#### DATASET EXCERPTS ####

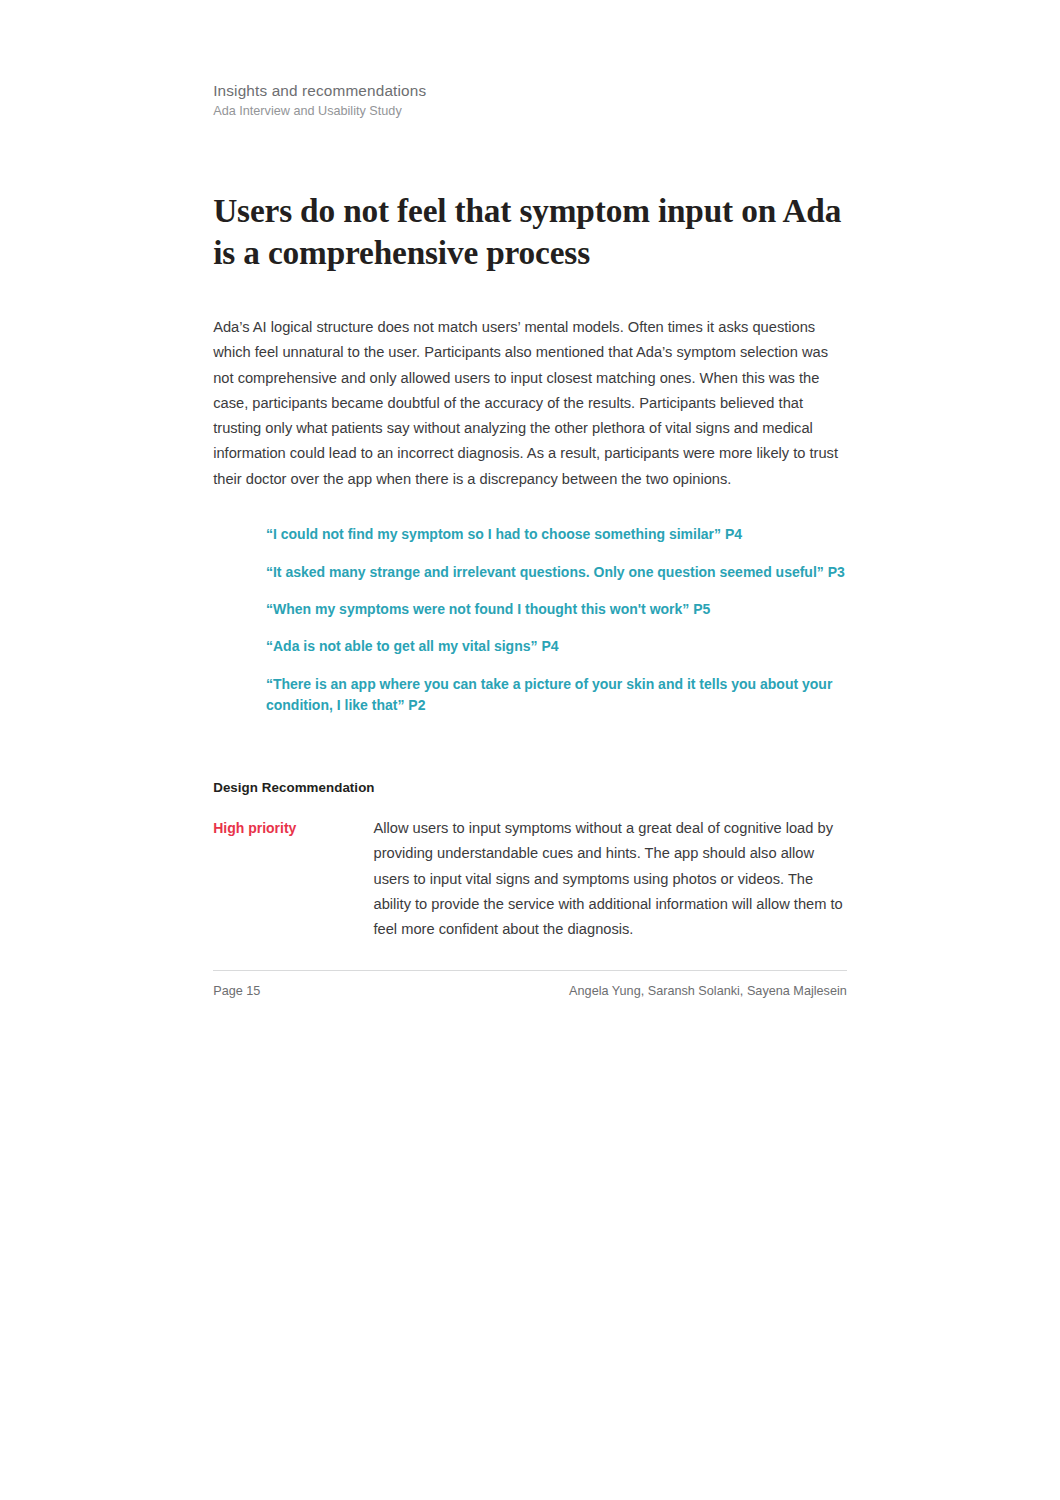Insights and recommendations
Ada Interview and Usability Study
Users do not feel that symptom input on Ada is a comprehensive process
Ada’s AI logical structure does not match users’ mental models. Often times it asks questions which feel unnatural to the user. Participants also mentioned that Ada’s symptom selection was not comprehensive and only allowed users to input closest matching ones. When this was the case, participants became doubtful of the accuracy of the results. Participants believed that trusting only what patients say without analyzing the other plethora of vital signs and medical information could lead to an incorrect diagnosis. As a result, participants were more likely to trust their doctor over the app when there is a discrepancy between the two opinions.
“I could not find my symptom so I had to choose something similar” P4
“It asked many strange and irrelevant questions. Only one question seemed useful” P3
“When my symptoms were not found I thought this won't work” P5
“Ada is not able to get all my vital signs” P4
“There is an app where you can take a picture of your skin and it tells you about your condition, I like that” P2
Design Recommendation
High priority
Allow users to input symptoms without a great deal of cognitive load by providing understandable cues and hints. The app should also allow users to input vital signs and symptoms using photos or videos. The ability to provide the service with additional information will allow them to feel more confident about the diagnosis.
Page 15 Angela Yung, Saransh Solanki, Sayena Majlesein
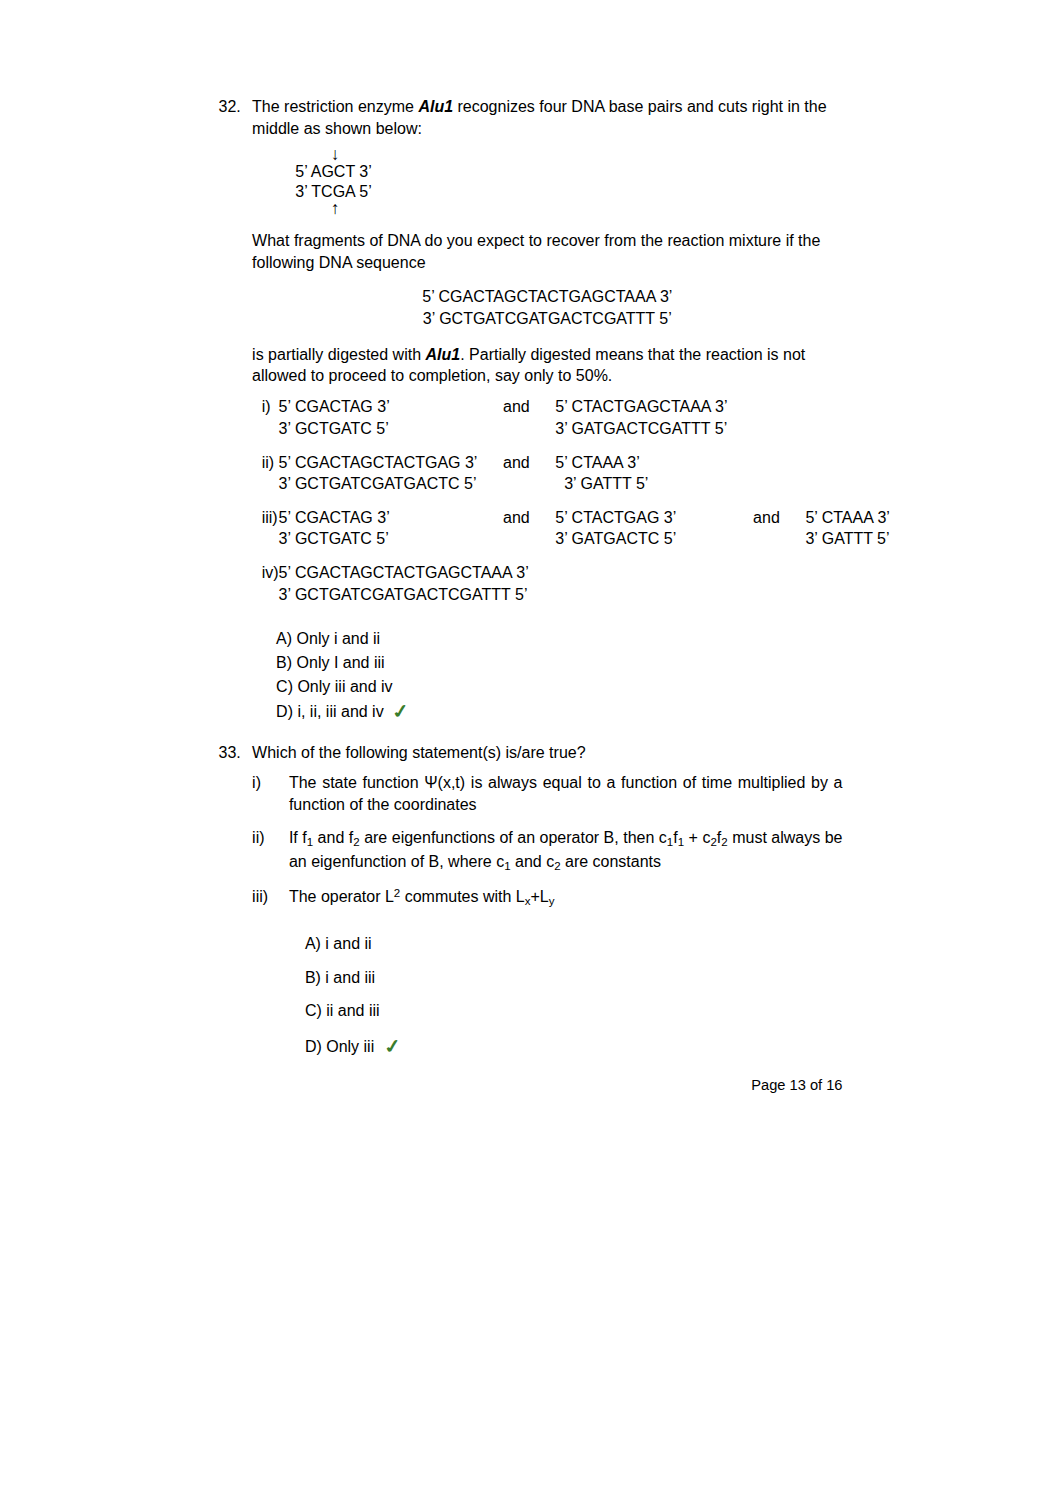32. The restriction enzyme Alu1 recognizes four DNA base pairs and cuts right in the middle as shown below:
↓ 5’ AGCT 3’
3’ TCGA 5’ ↑
What fragments of DNA do you expect to recover from the reaction mixture if the following DNA sequence
5’ CGACTAGCTACTGAGCTAAA 3’ 3’ GCTGATCGATGACTCGATTT 5’
is partially digested with Alu1. Partially digested means that the reaction is not allowed to proceed to completion, say only to 50%.
| i) | 5’ CGACTAG 3’ 3’ GCTGATC 5’ | and | 5’ CTACTGAGCTAAA 3’ 3’ GATGACTCGATTT 5’ | | |
| ii) | 5’ CGACTAGCTACTGAG 3’ 3’ GCTGATCGATGACTC 5’ | and | 5’ CTAAA 3’ 3’ GATTT 5’ | | |
| iii) | 5’ CGACTAG 3’ 3’ GCTGATC 5’ | and | 5’ CTACTGAG 3’ 3’ GATGACTC 5’ | and | 5’ CTAAA 3’ 3’ GATTT 5’ |
| iv) | 5’ CGACTAGCTACTGAGCTAAA 3’ 3’ GCTGATCGATGACTCGATTT 5’ |
A) Only i and ii
B) Only I and iii
C) Only iii and iv
D) i, ii, iii and iv ✓
33.
Which of the following statement(s) is/are true?
The state function Ψ(x,t) is always equal to a function of time multiplied by a function of the coordinates
If f1 and f2 are eigenfunctions of an operator B, then c1f1 + c2f2 must always be an eigenfunction of B, where c1 and c2 are constants
The operator L2 commutes with Lx+Ly
A) i and ii
B) i and iii
C) ii and iii
D) Only iii ✓
Page 13 of 16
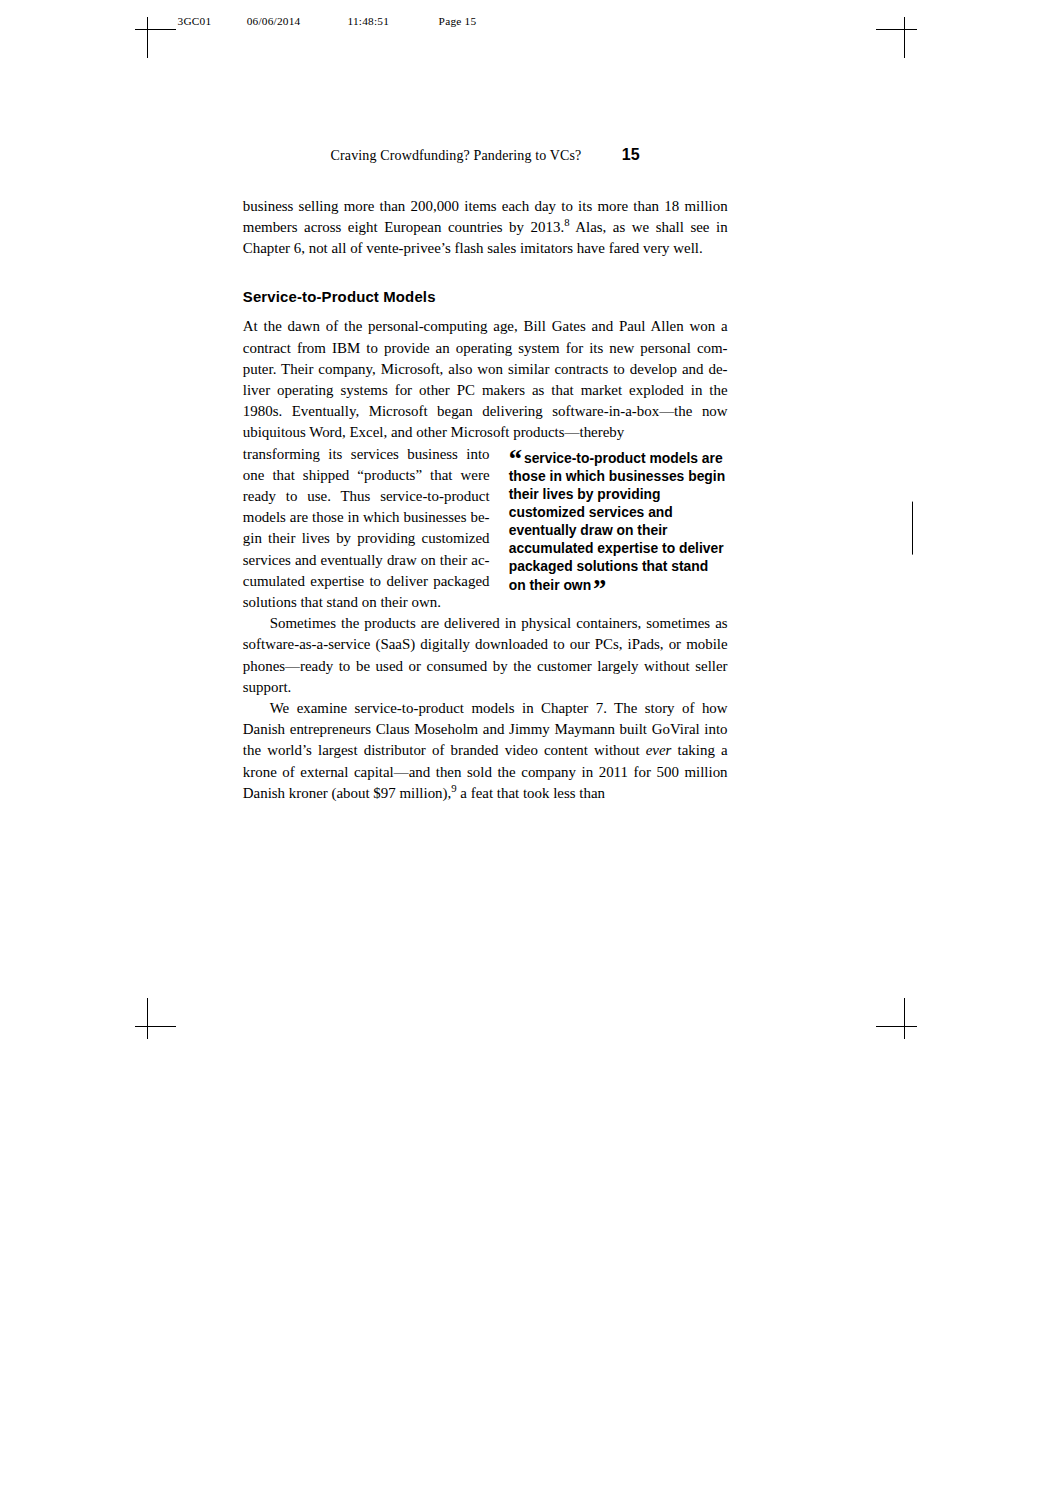3GC0106/06/201411:48:51 Page 15
Craving Crowdfunding? Pandering to VCs?15
business selling more than 200,000 items each day to its more than 18 million members across eight European countries by 2013.8 Alas, as we shall see in Chapter 6, not all of vente-privee’s flash sales imitators have fared very well.
Service-to-Product Models
At the dawn of the personal-computing age, Bill Gates and Paul Allen won a contract from IBM to provide an operating system for its new personal computer. Their company, Microsoft, also won similar contracts to develop and deliver operating systems for other PC makers as that market exploded in the 1980s. Eventually, Microsoft began delivering software-in-a-box—the now ubiquitous Word, Excel, and other Microsoft products—thereby
“service-to-product models are those in which businesses begin their lives by providing customized services and eventually draw on their accumulated expertise to deliver packaged solutions that stand on their own”
transforming its services business into one that shipped “products” that were ready to use. Thus service-to-product models are those in which businesses begin their lives by providing customized services and eventually draw on their accumulated expertise to deliver packaged solutions that stand on their own.
Sometimes the products are delivered in physical containers, sometimes as software-as-a-service (SaaS) digitally downloaded to our PCs, iPads, or mobile phones—ready to be used or consumed by the customer largely without seller support.
We examine service-to-product models in Chapter 7. The story of how Danish entrepreneurs Claus Moseholm and Jimmy Maymann built GoViral into the world’s largest distributor of branded video content without ever taking a krone of external capital—and then sold the company in 2011 for 500 million Danish kroner (about $97 million),9 a feat that took less than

####

TASK BRIEF:
Only an exact copy of the lines from the top of the entries through the line with "Ada’s AI logical", both included, should be given, with all pictures omitted.

ANSWER TO THE PROBLEM:
Insights and recommendations
Ada Interview and Usability Study
Users do not feel that symptom input on Ada is a comprehensive process
Ada’s AI logical structure does not match users’ mental models. Often times it asks questions which feel unnatural to the user. Participants also mentioned that Ada’s symptom selection was not comprehensive and only allowed users to input closest matching ones. When this was the case, participants became doubtful of the accuracy of the results. Participants believed that trusting only what patients say without analyzing the other plethora of vital signs and medical information could lead to an incorrect diagnosis. As a result, participants were more likely to trust their doctor over the app when there is a discrepancy between the two opinions.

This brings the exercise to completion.